▶ PROBLEM STATEMENT: Filter out all lines without the word "festivalu" from the data below, please, and copy the rest.
══════════════════════════════
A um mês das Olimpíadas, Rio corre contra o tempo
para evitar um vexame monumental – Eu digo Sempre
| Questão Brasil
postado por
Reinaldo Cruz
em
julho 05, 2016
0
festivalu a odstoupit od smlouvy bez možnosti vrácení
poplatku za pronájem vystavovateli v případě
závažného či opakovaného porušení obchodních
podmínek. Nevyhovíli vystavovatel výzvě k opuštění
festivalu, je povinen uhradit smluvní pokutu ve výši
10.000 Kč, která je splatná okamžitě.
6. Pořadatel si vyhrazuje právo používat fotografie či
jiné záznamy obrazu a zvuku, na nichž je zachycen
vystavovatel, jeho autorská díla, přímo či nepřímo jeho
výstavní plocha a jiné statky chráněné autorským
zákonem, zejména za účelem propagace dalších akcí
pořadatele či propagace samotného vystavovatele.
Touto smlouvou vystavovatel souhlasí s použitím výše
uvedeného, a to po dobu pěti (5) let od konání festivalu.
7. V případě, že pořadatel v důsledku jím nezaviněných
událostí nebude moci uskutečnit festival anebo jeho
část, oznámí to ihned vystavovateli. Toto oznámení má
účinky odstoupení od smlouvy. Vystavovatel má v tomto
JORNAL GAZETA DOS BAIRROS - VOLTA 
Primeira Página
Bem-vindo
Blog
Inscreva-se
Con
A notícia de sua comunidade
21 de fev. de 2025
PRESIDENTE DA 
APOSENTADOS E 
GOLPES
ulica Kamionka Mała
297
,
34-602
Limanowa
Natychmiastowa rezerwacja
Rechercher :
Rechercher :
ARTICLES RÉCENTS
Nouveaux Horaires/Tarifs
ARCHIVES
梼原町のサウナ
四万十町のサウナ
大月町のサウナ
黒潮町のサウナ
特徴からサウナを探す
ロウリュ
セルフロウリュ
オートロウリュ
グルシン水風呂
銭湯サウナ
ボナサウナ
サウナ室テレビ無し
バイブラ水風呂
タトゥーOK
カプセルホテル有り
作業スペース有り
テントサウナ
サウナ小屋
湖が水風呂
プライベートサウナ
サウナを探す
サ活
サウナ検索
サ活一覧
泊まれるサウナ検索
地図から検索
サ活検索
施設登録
══════════════════════════════
▶ RESPONSE BELOW:
festivalu a odstoupit od smlouvy bez možnosti vrácení
festivalu, je povinen uhradit smluvní pokutu ve výši
uvedeného, a to po dobu pěti (5) let od konání festivalu.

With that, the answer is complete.